Vers un vrai réseau de mobilité pour l’arrondissement de Verviers
Monika Dethier-Neumann, Députée régionale
Yves Reinkin, Député communautaire
Mathieu Daele, co-président d’EcoloJ verviers
Le 29 janvier 2009, les jeunes écolos de l’arrondissement de Verviers présentaient les conclusions de leur enquête sur la mobilité baptisée « Ma ligne idéale » et formulaient de nombreuses propositions d’améliorations des réseaux de bus et de train, ainsi que de nouvelles formes de mobilité alternative.
Ces propositions semblent inspirer certaines communes comme Malmedy qui lance un projet de bus communal et Verviers avec la proposition d’un « tram-train » par son Bourgmestre. Nous nous réjouissons d’avoir pu initier ces réflexions au sein de notre arrondissement et de voir des décideurs communaux nous rejoindre dans notre volonté de dynamiser les transports en commun.

# [DONNÉES FOURNIES]
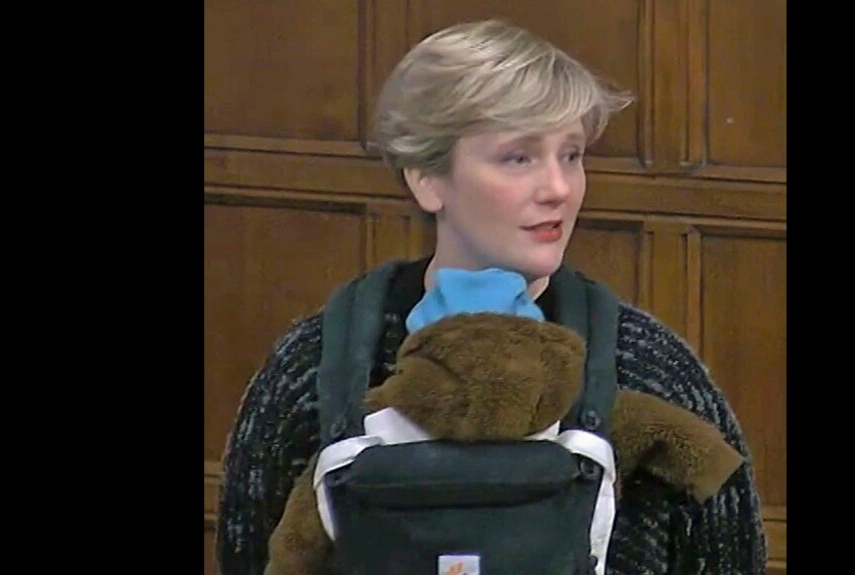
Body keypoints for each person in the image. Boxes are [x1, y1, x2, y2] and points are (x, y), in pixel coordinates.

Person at [216, 19, 768, 575]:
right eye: (519, 157)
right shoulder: (311, 369)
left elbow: (729, 555)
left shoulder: (649, 368)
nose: (558, 188)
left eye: (571, 155)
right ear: (427, 178)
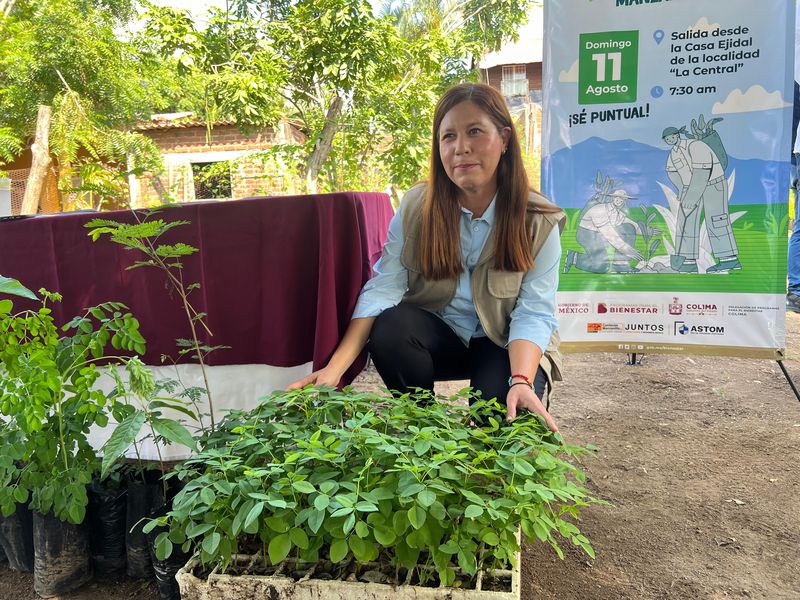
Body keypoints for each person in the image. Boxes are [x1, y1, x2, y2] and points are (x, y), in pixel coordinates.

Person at [288, 82, 564, 432]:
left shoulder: (539, 220)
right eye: (448, 137)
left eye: (475, 131)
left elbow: (534, 312)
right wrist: (334, 369)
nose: (461, 148)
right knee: (390, 327)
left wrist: (522, 379)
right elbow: (383, 288)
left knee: (500, 432)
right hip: (442, 336)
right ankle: (425, 430)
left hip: (504, 342)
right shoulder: (418, 206)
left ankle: (505, 406)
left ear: (505, 139)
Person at [662, 125, 740, 274]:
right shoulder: (674, 153)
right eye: (667, 139)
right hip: (691, 186)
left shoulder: (695, 145)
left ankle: (728, 259)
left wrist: (692, 196)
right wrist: (683, 189)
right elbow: (672, 172)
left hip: (713, 183)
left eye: (672, 136)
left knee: (716, 218)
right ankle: (687, 261)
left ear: (677, 135)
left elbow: (702, 172)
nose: (670, 140)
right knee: (685, 221)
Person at [563, 189, 643, 274]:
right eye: (617, 197)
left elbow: (629, 222)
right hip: (587, 235)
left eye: (622, 199)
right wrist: (625, 248)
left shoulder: (616, 212)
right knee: (602, 267)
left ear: (624, 201)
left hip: (599, 235)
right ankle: (573, 257)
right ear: (613, 198)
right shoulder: (600, 210)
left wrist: (647, 231)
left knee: (628, 227)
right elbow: (609, 233)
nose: (619, 200)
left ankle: (620, 265)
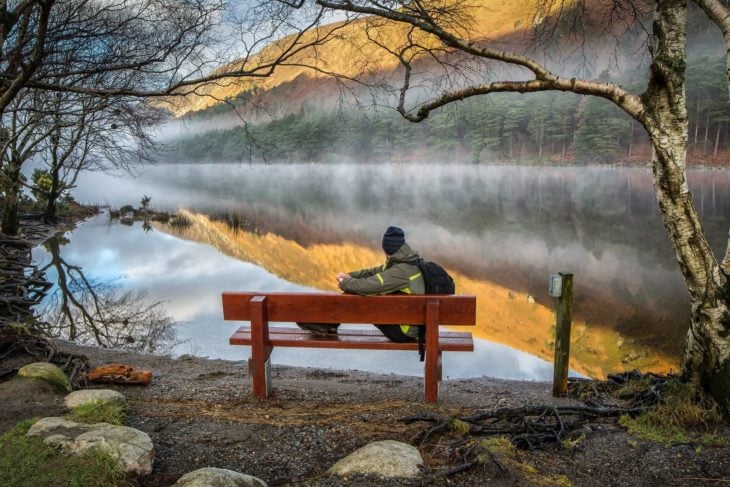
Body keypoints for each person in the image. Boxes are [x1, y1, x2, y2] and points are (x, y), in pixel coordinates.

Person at [296, 226, 425, 341]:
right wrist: (351, 276)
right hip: (410, 324)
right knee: (364, 296)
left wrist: (346, 283)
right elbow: (373, 272)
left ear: (387, 248)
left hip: (405, 332)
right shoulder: (406, 263)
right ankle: (328, 324)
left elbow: (368, 286)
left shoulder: (400, 270)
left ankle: (326, 323)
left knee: (364, 298)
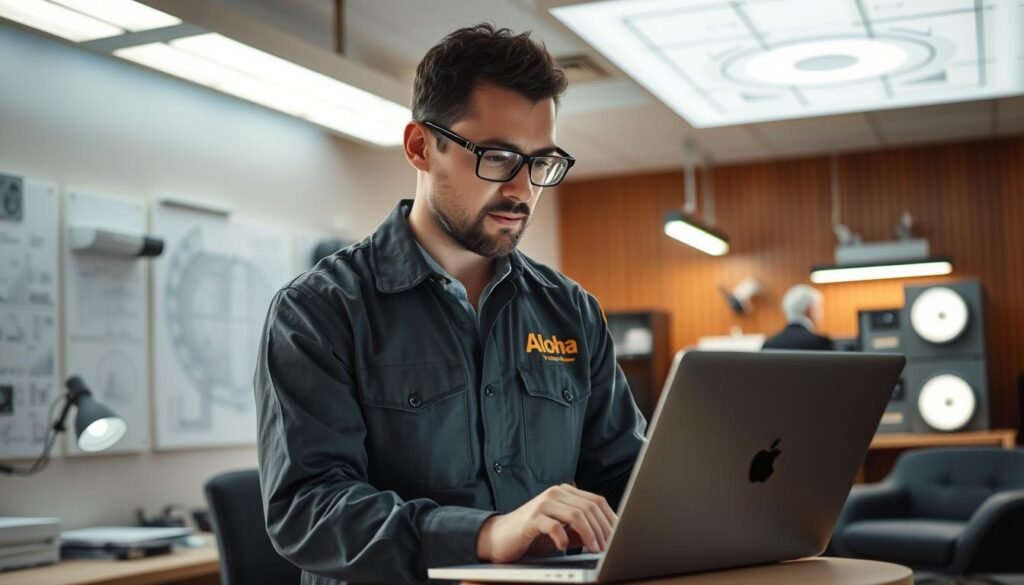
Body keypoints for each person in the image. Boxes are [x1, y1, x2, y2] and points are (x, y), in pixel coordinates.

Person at [253, 23, 647, 585]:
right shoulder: (318, 311)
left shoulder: (572, 311)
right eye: (498, 156)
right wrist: (485, 535)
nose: (522, 189)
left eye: (540, 162)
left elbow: (624, 474)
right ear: (420, 146)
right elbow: (307, 510)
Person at [762, 284, 833, 351]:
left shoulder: (768, 344)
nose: (822, 312)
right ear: (810, 310)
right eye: (819, 307)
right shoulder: (819, 343)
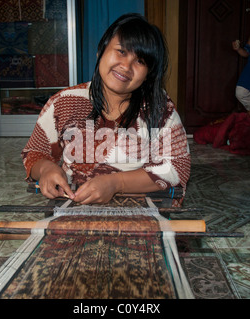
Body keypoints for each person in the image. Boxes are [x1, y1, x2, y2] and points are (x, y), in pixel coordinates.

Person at [21, 13, 191, 206]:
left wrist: (116, 183)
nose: (126, 66)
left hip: (142, 210)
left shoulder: (159, 108)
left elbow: (178, 166)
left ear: (148, 74)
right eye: (121, 52)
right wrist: (45, 169)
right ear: (101, 50)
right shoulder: (65, 102)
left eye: (140, 61)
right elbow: (35, 152)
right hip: (75, 207)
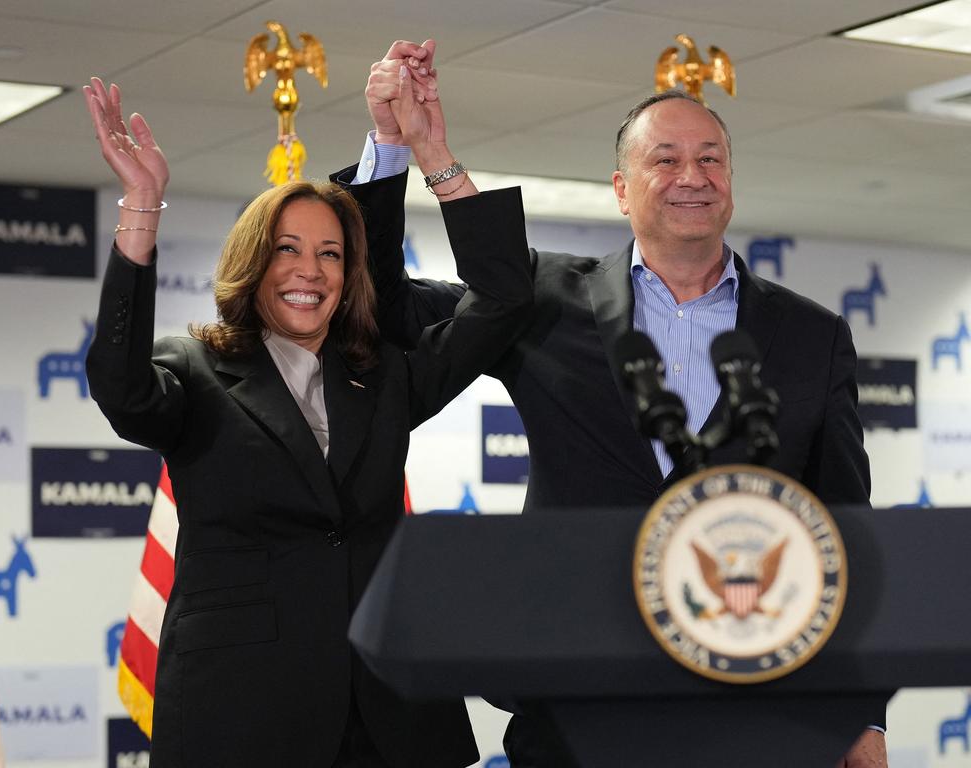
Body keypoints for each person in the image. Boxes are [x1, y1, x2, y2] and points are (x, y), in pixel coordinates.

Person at [334, 41, 889, 768]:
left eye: (711, 158)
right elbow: (389, 308)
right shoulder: (539, 302)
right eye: (664, 159)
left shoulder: (814, 335)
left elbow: (843, 530)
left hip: (753, 711)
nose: (692, 176)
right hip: (572, 710)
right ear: (622, 189)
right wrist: (398, 149)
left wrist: (861, 715)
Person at [82, 71, 531, 768]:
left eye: (331, 254)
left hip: (391, 714)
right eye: (288, 249)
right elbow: (120, 389)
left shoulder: (386, 375)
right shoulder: (195, 370)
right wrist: (143, 205)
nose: (310, 271)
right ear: (254, 263)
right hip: (243, 712)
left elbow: (503, 297)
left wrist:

# [CONSIGNE A]
Relevez toutes les personnes nommées dans le texte sur la mobilité dans l'arrondissement de Verviers, chacune avec la fonction qui lui est attribuée.
# [CONSIGNE B]
Reprenez le texte sur la mobilité dans l'arrondissement de Verviers à la suite de sa dernière phrase.

# [RÉPONSE ATTENDUE A]
Monika Dethier-Neumann, Députée régionale
Yves Reinkin, Député communautaire
Mathieu Daele, co-président d'EcoloJ verviers

# [RÉPONSE ATTENDUE B]
Cette sortie du Bourgmestre de Verviers sur la création d’une liaison ferroviaire améliorée entre Spa et Welkenraedt est un pas dans la bonne direction. Mais nous lui proposons d’aller encore un pas plus loin : soyons ambitieux car Verviers mérite un réseau attractif de transports en commun régionaux, avec des départs fréquents, une ponctualité fiable, de nouvelles liaisons directes et un charroi moderne !
1. Quelle est la demande ?
Pour concevoir une politique cohérente en matière de mobilité, il est indispensable de partir des besoins de la population. « Ma ligne idéale » a révélé une réelle demande d’une offre de transports en commun avec de meilleures fréquences, mais également plus diversifiée.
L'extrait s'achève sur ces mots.